The closing of the main conference was the highly anticipated “SVG Wow!” presentation by Erik Dahlström (Opera Software) and Vincent Hardy (Adobe). The examples were a mix of different web technologies (SVG, HTML, CSS, Canvas, Scripting) and JavaScript libraries such as jQuery, YUI and d3.js. Examples included multimedia, games and a preview of CSS shader features. One amazing example featured dancing eggs (SVG elements) automatically synchronized with a sound which was analyzed on-the-fly while playing. It shows that today's web browser environment is fast enough to do on the fly multimedia analysis with JavaScript and animation. A demo of a CSS shader studio allowed to interactively change parameters and apply them to Graphics and Text.

Thursday was the workshop day. Six workshops, each lasting 2.5 hours, introduced different topics. Two workshops were held in parallel. The “JavaScript and SVG” workshop by Dan Bogaard turned out to be very popular. David Dailey's workshop on “Declarative Animation in SVG” is almost a classic at the SVG Open conference. Mike Bostock ran us through the concepts of his d3.js library and through a series of tutorial samples. Harris Hudson held a workshop on the use of SVG in the popular OpenLayers library. Barend Köbben presented his work on temporal WMS servers and where SVG fits in regarding temporal visualization and animation. Anthony Starks ran a workshop on generating SVG with the Go programming language. He made a Go programming environment where one could edit code in the web browser and the script would run on the server and immediately display the resulting SVG without much latency.

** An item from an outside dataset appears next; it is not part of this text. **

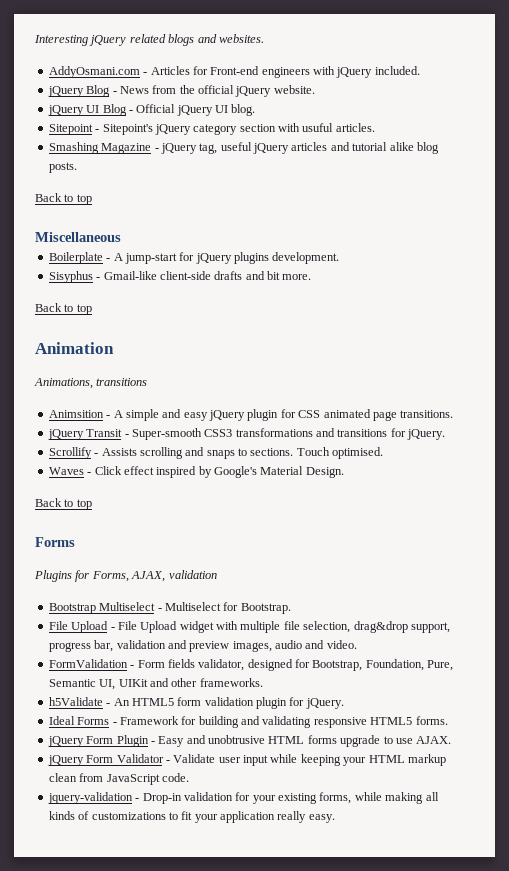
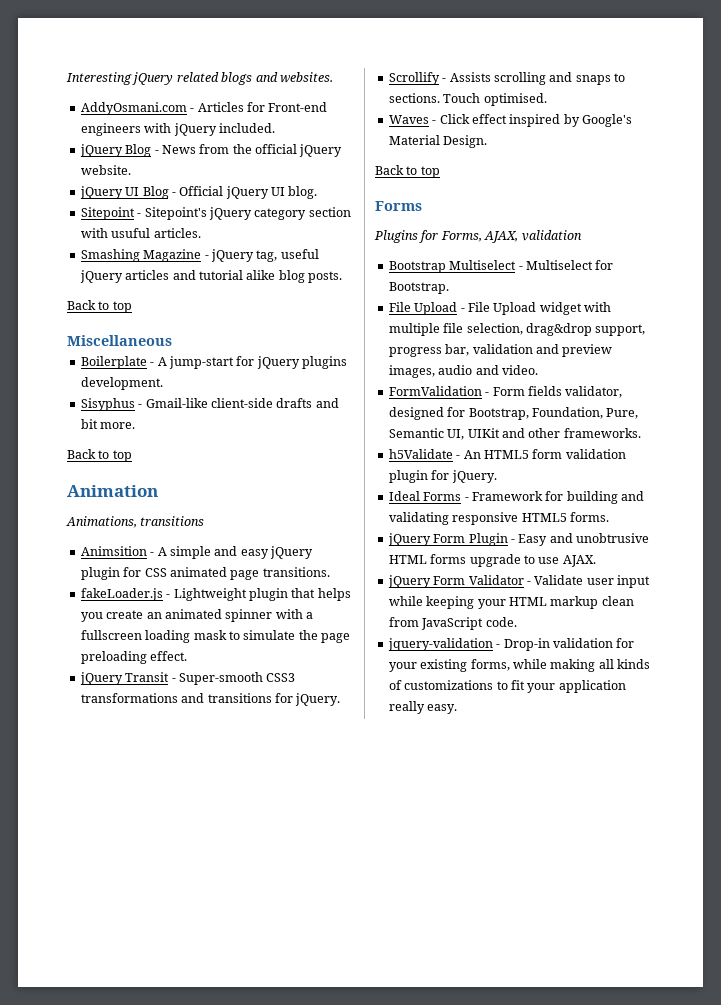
(454, 414) none -> [80,588,351,601] [80,609,313,622] [80,630,350,643] [80,651,188,664] // fakeLoader.js - Lightweight plugin that helps you create an animated spinner with a fullscreen loading mask to simulate the page preloading effect.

All in all the SVG Open 2011 conference was inspiring and a great opportunity for attendees, content developers and programmers to exchange ideas. The NERD center offered a great venue and the catering was excellent. The SVG Open website offers papers and slides for those who could not make it to the conference.

The 10th anniversary edition of the conference will be hosted in Switzerland. The call for participation will be published soon at the SVG Open website. The organizing team is considering the opening of the conference to other W3C graphic technologies, such as Scripting, Canvas, CSS and WebGL. Your ideas about shaping the future of the conference as well as feedback about past conferences are welcome.